If there was one thing Starlight cared about than her own well-being, it was her friendships.

"O-oh, right." Starlight shook her head and smiled brightly. "This morning, you mean. Yeah, of course! Obviously, that's what you were doing, Trix. You've been outside Twilight's for a while, after all. Waiting for me."

"Mm-hmm!" Trixie nodded in tune. It was time to make her friend feel strong, independent. "But now, I can see plain as day you're well on your way to making a full recovery! You don't need me hanging over your shoulder anymore." Not completely. But perhaps, hopefully, there was a silver lining in this mess, and that's how Rainbow's brashness could prove useful in getting Starlight to open up more about this morning. "Now I won't be leaving town immediately, but as you well know, the traveler's life is a taxing mistress. Twilight's been generous with her coffers, but I'd prefer making ends meet on my own ability than living off her handouts like a wayward bum."

Starlight just stared.

"Uh, Glimmy? You still on Equestria?"

Starlight's eyelids fluttered. "R-right! Yeah, no. No, don't worry about me. You're you, and you've done plenty, more than enough, actually, on my behalf."
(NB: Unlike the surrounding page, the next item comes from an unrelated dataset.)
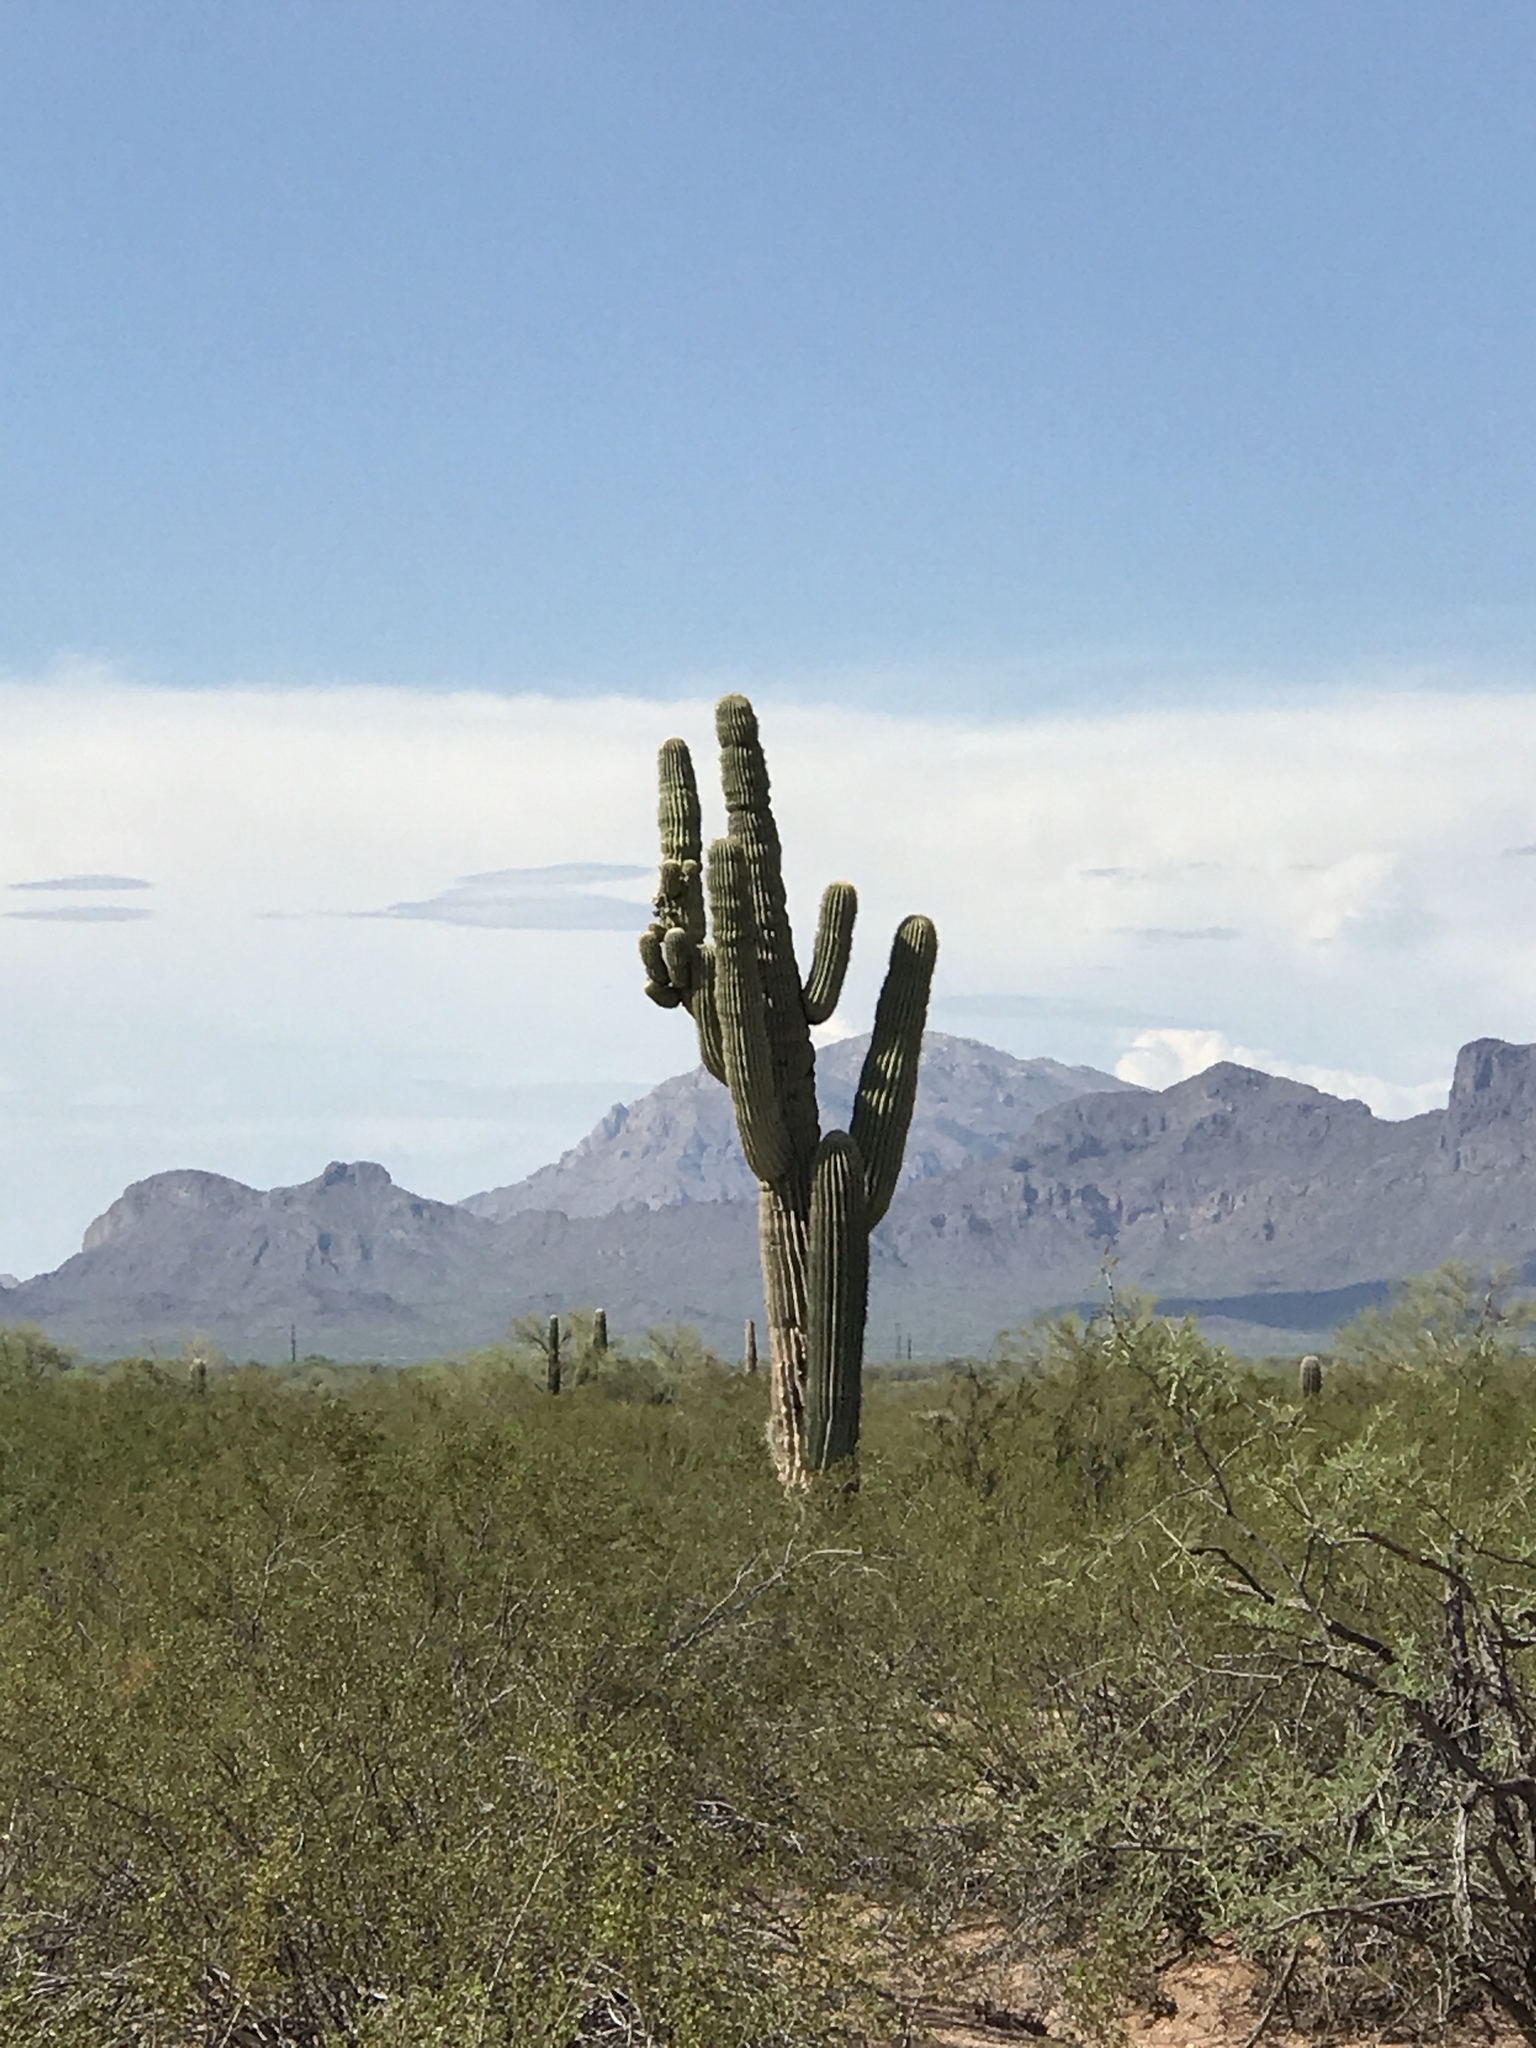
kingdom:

Well, that was easy. "Oh. I mean, oh, yeah! I mean... don't think about it like that. I'm always willing to lend an ear, or a hoof, or a shoulder. Or just about anything, really. But spending time with one of Twilight's friends would be good for you, I feel." The words tasted poisonous, but they had to be said. Trixie just expected a bit more fight from her. That was all.

Yet here was Starlight, brushing her aside like yesterday's news.

Unwitting of her friend's wounded feelings, Starlight smiled gratefully. "Thanks, Trix. I appreciate it."

And just like that, she left her: Rainbow and Starlight made off, the pegasus taking the lead by air and in conversation.

Trixie watched them leave, alone in every sense of the word, like a dog waiting by the door. How pathetic. But it was like Starlight barely gave her a thought! Just like she did Maud. Like she did Twilight, too.

As if Trixie was on their level in Starlight's mind... No, no that couldn't be it. They were best friends! Trixie was being selfish like Maud said, and paranoid as usual.

But still, this... was bad. Really, really bad. One thing's for sure. Trixie rushed to her carriage, already forming the words of a letter in her mind. Hopefully that wall-eyed mailmare knew how to reach the Changeling Hive. Just one, amidst all this mess, she thought once more. I just made a big, stupid mistake.

Rainbow had better not screw this up and make is all for naught. But she was going to, which is why they needed help.

Help from all of Starlight's friends.